Some 'debt relief' firms are charging initial fees of up to $1,600 to secure services that these borrowers could otherwise get for free, according to the report.
With student loan debt soaring to record levels, many graduates are turning to companies that claim to help reduce or manage their debts. However, some of these firms are charging borrowers initial fees as high as $1,600 and monthly fees as high as $50 to secure services that these borrowers could otherwise get for free, according to the report from the National Consumer Law Center.
While the government offers several relief programs free of charge, such as repayment plans based on a borrower's income level, getting through the red tape is "rarely easy," according to the report. And many borrowers are unaware that the programs even exist in the first place.
To conduct its investigation, undercover NCLC "mystery shoppers" contacted 10 randomly selected student loan relief companies, analyzed websites and reviewed a variety of actual contracts and consumer complaints. They found that the majority of firms surveyed didn't inform potential clients that the products they offered -- most frequently loan consolidations -- were actually free government programs, or the companies buried that information in the fine print.
Many companies simply asked borrowers to provide information that is required on government application forms, which can be downloaded online and submitted for free.
"We understand that people sometimes pay for services that they can get for free," said National Consumer Law Center attorney Deanne Loonin, the report's author. "But the companies should be transparent."
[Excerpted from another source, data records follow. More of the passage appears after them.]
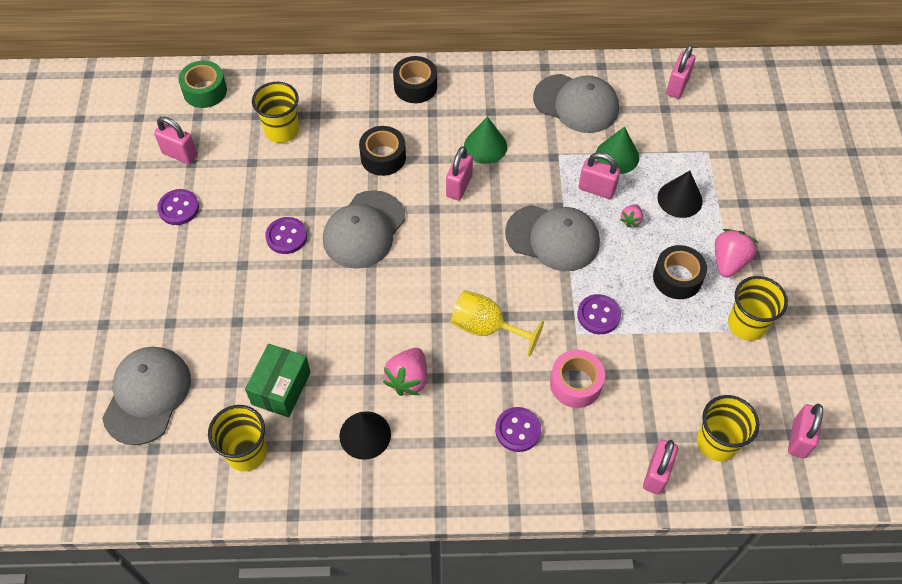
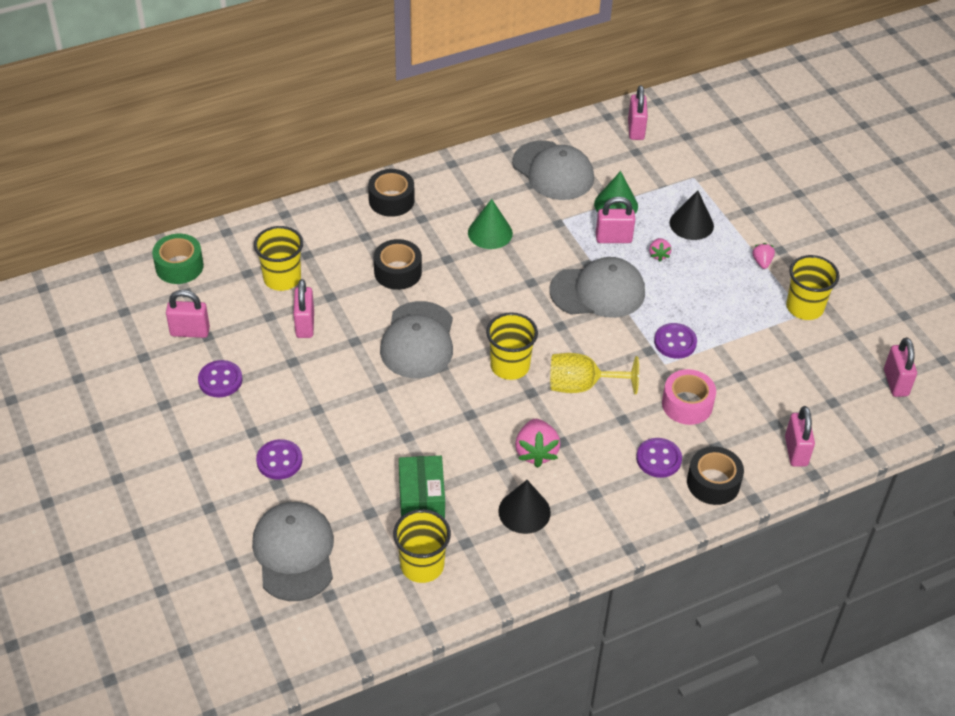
camera: 25 degrees left, 10 degrees down
purple button [265,217,307,254] -> purple button moved to [256,439,302,480]
pink padlock [446,146,473,200] -> pink padlock moved to [294,279,314,338]
grey cap [533,74,619,133] -> grey cap turned 45 degrees clockwise [512,140,594,200]
black tape [653,245,707,299] -> black tape moved to [687,446,744,505]
yellow cup [697,395,759,461] -> yellow cup moved to [486,312,538,380]
pink strawberry [715,229,758,277] -> pink strawberry [753,243,775,269], size x0.55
In addition, while many of the firms "sell themselves as unique experts on student loans," they have websites that are riddled with inaccuracies, according to the report. One site, for example, made repeated references to a now-defunct guaranteed loan program. Another inaccurately told a consumer that it was best to use the company's services since consolidation applications could be denied "for life."
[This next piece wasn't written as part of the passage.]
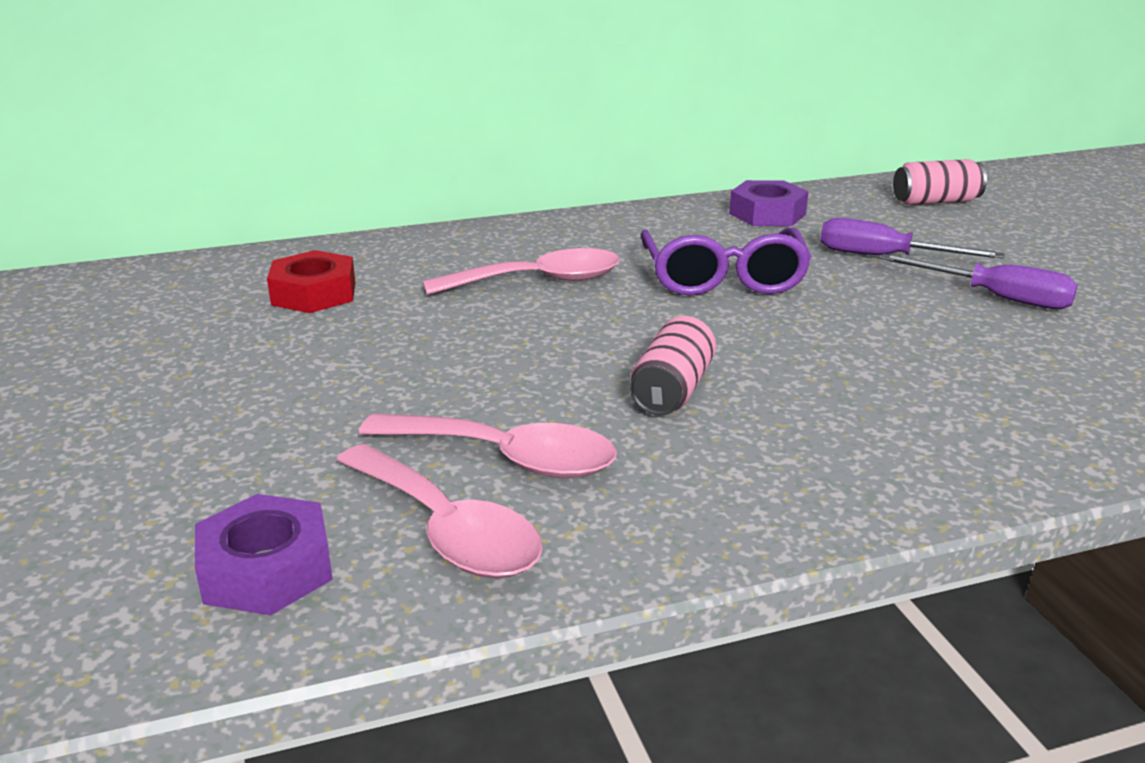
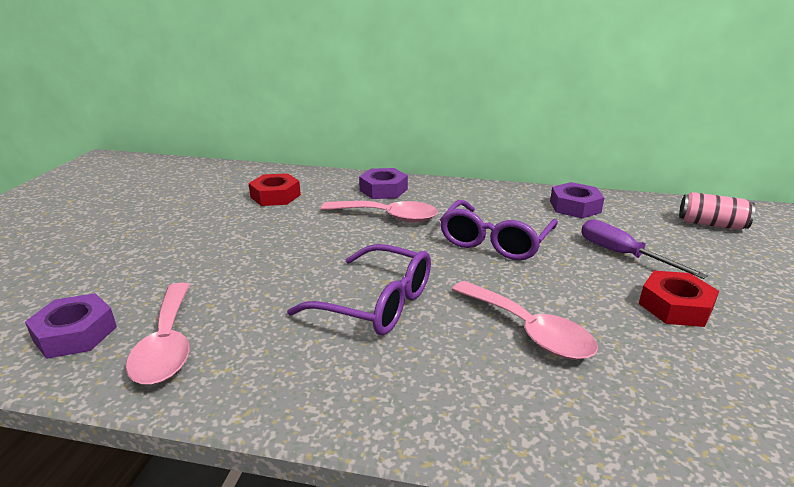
camera: 30 degrees right, 0 degrees up
pink spoon [359,413,617,478] -> pink spoon moved to [452,281,598,360]
pink can [630,316,716,415] -> purple glasses [287,244,431,335]
purple screwdriver [880,254,1078,309] -> red nut [639,271,719,327]
none -> purple nut [359,168,408,199]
And one firm even falsely told an NCLC shopper that it was an "approved servicer" with the U.S. Department of Education, according to the report.
Other concerns identified by the report included widespread use of mandatory arbitration clauses, requiring borrowers to sign over power of attorney and soliciting borrowers federal loan PIN numbers, which provide access to loan account information, raising privacy concerns.
In many cases, it appears the firms are violating numerous federal and state consumer protection laws that are already on the books, according to the report. As a result, the consumer group called on federal and state regulators to "step up to investigate these companies."
The report also recommended that the federal government simplify its process for borrowers to enter consolidation and repayment plans.
"One of the best ways to keep these companies in check is for the government to improve its administration of its own programs," Loonin said in the report.
The Department of Education said it has a range of free tools and resources available to borrowers at studentaid.gov.